## What you should do
Would you please return every line from the listing that contains the word "lines"?

## Material provided

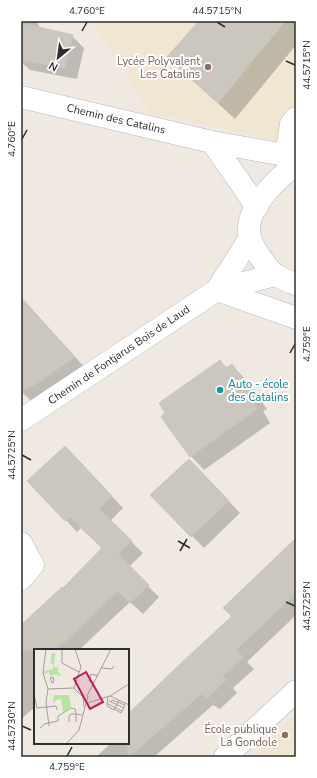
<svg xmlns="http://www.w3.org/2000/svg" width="317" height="778" font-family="'Nunito Sans',sans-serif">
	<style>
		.education { fill: #f0e6d1 }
		.shadow { fill: #0003 }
		.building { fill: #cbc7bf; stroke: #cbc5ba }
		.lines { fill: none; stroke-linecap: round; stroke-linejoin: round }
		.minor-casing { stroke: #b4b7c1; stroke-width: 23 }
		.minor { stroke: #fff; stroke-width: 22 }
		.ticks { fill: none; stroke: #2e2e2e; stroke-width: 1.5 }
		.education-dot { fill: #8d6e63; stroke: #fff; stroke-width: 1.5 }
		.culture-dot { fill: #0f9aa8; stroke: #fff; stroke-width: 1.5 }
		.labels { text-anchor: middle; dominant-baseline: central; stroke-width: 4; stroke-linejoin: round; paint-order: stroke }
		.education-label { font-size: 11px; fill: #785e54; stroke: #fff; text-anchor: end }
		.street-label { font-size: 11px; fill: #2e2e2e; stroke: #fff }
		.culture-label { font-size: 11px; fill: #0d838f; stroke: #fff; text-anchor: start }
		.inset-road { fill: none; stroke: #a29e99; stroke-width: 1 }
		.view { fill: #c2185b; fill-opacity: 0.15; stroke: #c2185b; stroke-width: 2 }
		.inset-edge { fill: none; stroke: #2e2e2e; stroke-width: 2 }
		.neatline { fill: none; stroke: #2e2e2e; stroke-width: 1.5 }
		.ticks-label { font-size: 10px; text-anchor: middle; fill: #2e2e2e }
	</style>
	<rect width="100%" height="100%" fill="#efe9e1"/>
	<path class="education" d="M92 21H296V143L294 144 150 113Z
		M296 714V757H253Z"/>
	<path class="shadow" d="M21 21H36L41 29 72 36 84 48 77 79 30 70 21 62Z
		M200 21H296V45L235 119 186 74 168 57Z
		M21 297 86 369 34 404 21 391Z
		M220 361 227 368 232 365 245 379 267 409 263 411 270 423 204 470 191 456Z
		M76 459 123 508 110 521 143 553 129 567 159 597 143 614 130 602 79 650H35V707L21 719V627L63 589 103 548 82 527 77 532 66 520Z
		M201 472 240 513 204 548 152 495Z
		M296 543V615L247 662 254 669 233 688 237 693 220 709 213 705 154 757H96L109 745 106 743H128V716L233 616Z"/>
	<path class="building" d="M199 21H285L218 103 167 57Z
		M21 23 73 35 65 68 21 60Z
		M21 298 75 357 39 382 21 392Z
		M220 360 225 368 232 364 254 395 250 397 257 409 190 457 161 417 165 413 159 403Z
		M65 446 112 496 99 509 132 541 118 554 149 585 130 603 118 591 56 650H21V625L62 587 63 588 102 548 70 517 65 521 27 481Z
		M189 459 229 501 191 537 150 495Z
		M296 538V593L236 650 243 657 222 676 226 680 208 698 201 694 129 757H128V714L177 667 232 616 223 608Z"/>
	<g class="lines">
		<g class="minor-casing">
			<path id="minor" d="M21 97 212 142 296 157
				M212 142 257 207
				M286 156 291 124 296 118
				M296 165C279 176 249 206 249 228 249 231 249 235 250 237 252 247 268 270 276 275 282 279 290 282 296 284
				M217 290 296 318
				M217 290 250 238
				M21 420 217 290 275 275
				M21 543 33 565 21 579
				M225 757 296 691"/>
		</g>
		<use href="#minor" class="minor"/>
	</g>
	<path class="ticks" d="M217 22 225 27M82 31 87 22M286 61 295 65M22 139 27 130M290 353 295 344M22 455 31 460M178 541 190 548M180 551 187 539M286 602 295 606M22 726 31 730M67 756 72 747"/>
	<g class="education-dot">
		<circle cx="208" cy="67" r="4"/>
		<circle cx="285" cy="735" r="4"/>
	</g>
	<circle class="culture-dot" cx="220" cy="390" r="4"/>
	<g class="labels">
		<g class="education-label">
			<text x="200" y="61">Lycée Polyvalent<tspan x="200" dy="13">Les Catalins</tspan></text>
			<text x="277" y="729">École publique<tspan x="277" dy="13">La Gondole</tspan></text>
		</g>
		<g class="street-label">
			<text transform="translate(116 119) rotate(13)">Chemin des Catalins</text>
			<text transform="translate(119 355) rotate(-34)">Chemin de Fontjarus Bois de Laud</text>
		</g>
		<g class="culture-label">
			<text x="228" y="384">Auto - école<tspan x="228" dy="13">des Catalins</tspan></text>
		</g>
	</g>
	<g transform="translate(34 649)">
		<rect width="95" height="95" fill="#efe9e1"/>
		<path d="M18 4H21L20 18 25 19 23 22 27 26 24 27 23 25 16 27 15 23 10 25V22L19 20V15L16 14ZM20 46H35L37 58 29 63 27 50 22 51 19 55Z" fill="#b6e59e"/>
		<path class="inset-road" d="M12 0 9 24 14 40M28 0V14L45 23M68 19 78 20 80 17M19 28 20 33 18 34 16 29ZM60 34 55 32 57 25 64 27M40 39 47 18 41 0M40 39 49 48 50 58M14 40 12 53 15 77M14 40 40 39M0 45 3 59 22 57 23 61M53 47 77 0M74 47 73 57 80 61 85 51M76 47 95 56M75 52 90 59M76 53 78 51 91 56 87 64 80 60M53 54 76 47 95 35M74 55 88 62M35 73V67L37 65H42V73M6 79 10 75 24 72V67L37 59 41 60 42 65 48 66M32 95 45 81 54 47"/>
		<path class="view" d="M52 23 69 53 56 60 40 30Z"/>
		<rect width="95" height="95" class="inset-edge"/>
	</g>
	<rect width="317" height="778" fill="none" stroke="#ffffff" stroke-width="44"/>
	<g transform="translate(58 58) rotate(209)" stroke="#ffffff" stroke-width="3" paint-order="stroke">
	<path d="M0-3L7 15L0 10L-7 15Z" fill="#2e2e2e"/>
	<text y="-6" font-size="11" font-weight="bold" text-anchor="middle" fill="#2e2e2e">N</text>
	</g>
	<rect x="22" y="22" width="273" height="734" class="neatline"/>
	<g class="ticks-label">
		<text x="87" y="14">4.760°E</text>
		<text x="217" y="14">44.5715°N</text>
		<text transform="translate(306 65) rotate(-90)" y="4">44.5715°N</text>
		<text transform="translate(11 139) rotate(-90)" y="4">4.760°E</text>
		<text transform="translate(306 344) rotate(-90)" y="4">4.759°E</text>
		<text transform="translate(11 455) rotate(-90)" y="4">44.5725°N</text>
		<text transform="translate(306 606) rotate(-90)" y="4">44.5725°N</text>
		<text transform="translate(11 726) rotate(-90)" y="4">44.5730°N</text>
		<text x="67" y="770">4.759°E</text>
	</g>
</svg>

## Answer to this task
		.lines { fill: none; stroke-linecap: round; stroke-linejoin: round }
	<g class="lines">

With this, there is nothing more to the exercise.